- [To do]: The required output is the line containing "X110312132Y-134845152D03*" and every line after it, transcribed exactly through the end of the data below.

[Recorded data]
:::

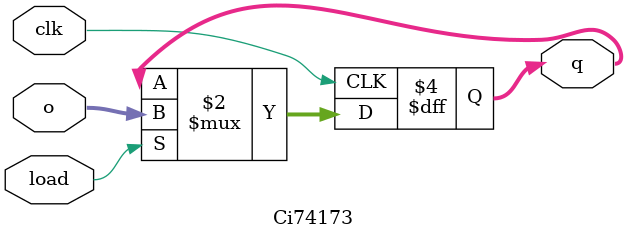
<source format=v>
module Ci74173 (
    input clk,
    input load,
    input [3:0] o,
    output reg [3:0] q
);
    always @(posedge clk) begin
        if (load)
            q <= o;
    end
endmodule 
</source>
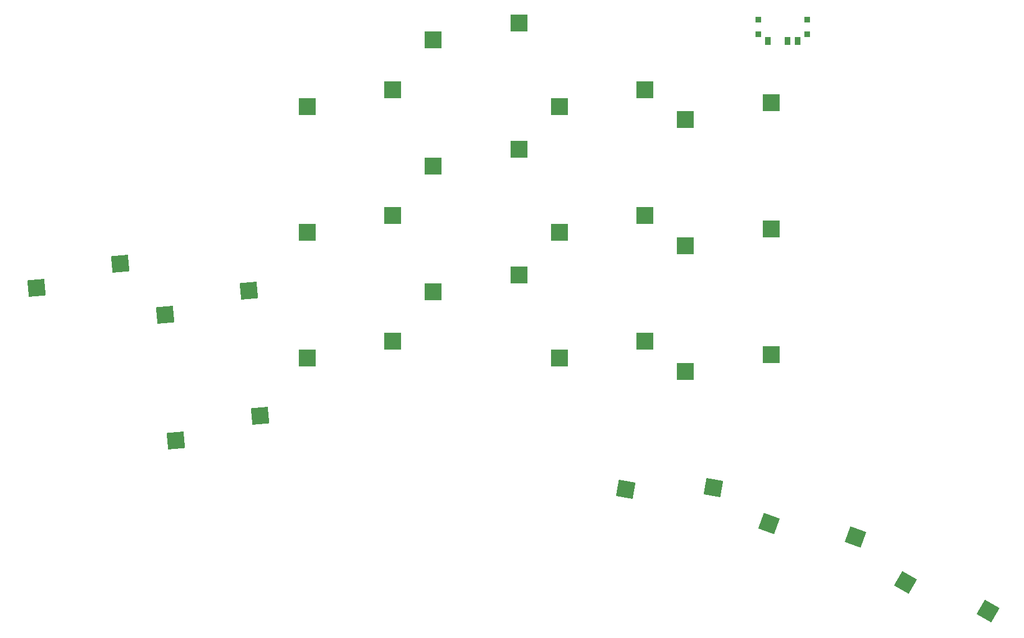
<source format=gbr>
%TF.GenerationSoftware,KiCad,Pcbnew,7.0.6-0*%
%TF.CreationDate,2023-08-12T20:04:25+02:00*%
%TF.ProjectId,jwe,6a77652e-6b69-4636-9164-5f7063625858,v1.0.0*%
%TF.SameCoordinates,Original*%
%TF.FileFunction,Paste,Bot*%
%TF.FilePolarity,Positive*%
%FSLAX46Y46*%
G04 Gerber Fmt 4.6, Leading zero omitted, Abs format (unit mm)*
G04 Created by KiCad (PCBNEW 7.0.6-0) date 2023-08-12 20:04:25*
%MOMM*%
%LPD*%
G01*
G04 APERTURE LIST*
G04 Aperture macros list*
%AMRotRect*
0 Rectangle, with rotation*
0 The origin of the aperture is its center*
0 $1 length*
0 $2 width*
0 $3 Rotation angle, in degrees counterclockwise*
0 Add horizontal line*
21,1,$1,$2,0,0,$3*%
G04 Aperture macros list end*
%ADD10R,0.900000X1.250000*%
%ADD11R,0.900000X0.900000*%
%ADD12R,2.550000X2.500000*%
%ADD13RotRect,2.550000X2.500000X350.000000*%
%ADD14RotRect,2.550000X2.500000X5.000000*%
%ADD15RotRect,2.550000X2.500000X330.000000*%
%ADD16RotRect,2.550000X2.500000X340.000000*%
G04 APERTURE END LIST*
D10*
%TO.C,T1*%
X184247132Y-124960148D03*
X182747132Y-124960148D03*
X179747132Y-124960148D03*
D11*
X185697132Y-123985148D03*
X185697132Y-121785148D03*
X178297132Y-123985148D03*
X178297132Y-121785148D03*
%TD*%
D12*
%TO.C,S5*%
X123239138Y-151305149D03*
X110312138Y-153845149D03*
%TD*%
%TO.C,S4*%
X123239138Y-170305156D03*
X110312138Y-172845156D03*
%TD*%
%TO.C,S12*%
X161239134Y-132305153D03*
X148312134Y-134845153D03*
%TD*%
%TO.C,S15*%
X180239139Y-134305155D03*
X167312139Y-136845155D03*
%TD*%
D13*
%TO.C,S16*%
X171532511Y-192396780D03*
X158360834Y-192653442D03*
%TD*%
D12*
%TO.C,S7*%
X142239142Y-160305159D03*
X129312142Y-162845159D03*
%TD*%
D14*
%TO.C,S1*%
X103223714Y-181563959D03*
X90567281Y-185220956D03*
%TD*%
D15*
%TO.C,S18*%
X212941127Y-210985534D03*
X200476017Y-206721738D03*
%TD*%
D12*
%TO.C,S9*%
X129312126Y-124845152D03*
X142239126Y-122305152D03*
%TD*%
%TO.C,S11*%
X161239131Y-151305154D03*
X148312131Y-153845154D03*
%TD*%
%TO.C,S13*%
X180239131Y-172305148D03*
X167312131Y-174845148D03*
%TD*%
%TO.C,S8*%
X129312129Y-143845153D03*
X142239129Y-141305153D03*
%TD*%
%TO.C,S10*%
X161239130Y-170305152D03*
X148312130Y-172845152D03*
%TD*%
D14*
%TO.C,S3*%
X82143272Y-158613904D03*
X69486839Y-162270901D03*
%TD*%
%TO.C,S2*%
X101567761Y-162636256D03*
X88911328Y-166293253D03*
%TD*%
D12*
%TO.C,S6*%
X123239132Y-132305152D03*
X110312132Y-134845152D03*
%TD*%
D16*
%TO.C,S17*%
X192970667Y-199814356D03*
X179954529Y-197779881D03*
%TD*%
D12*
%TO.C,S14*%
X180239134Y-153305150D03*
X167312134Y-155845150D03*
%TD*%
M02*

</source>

:::

- [Expected output]:
X110312132Y-134845152D03*
%TD*%
D16*
%TO.C,S17*%
X192970667Y-199814356D03*
X179954529Y-197779881D03*
%TD*%
D12*
%TO.C,S14*%
X180239134Y-153305150D03*
X167312134Y-155845150D03*
%TD*%
M02*

</source>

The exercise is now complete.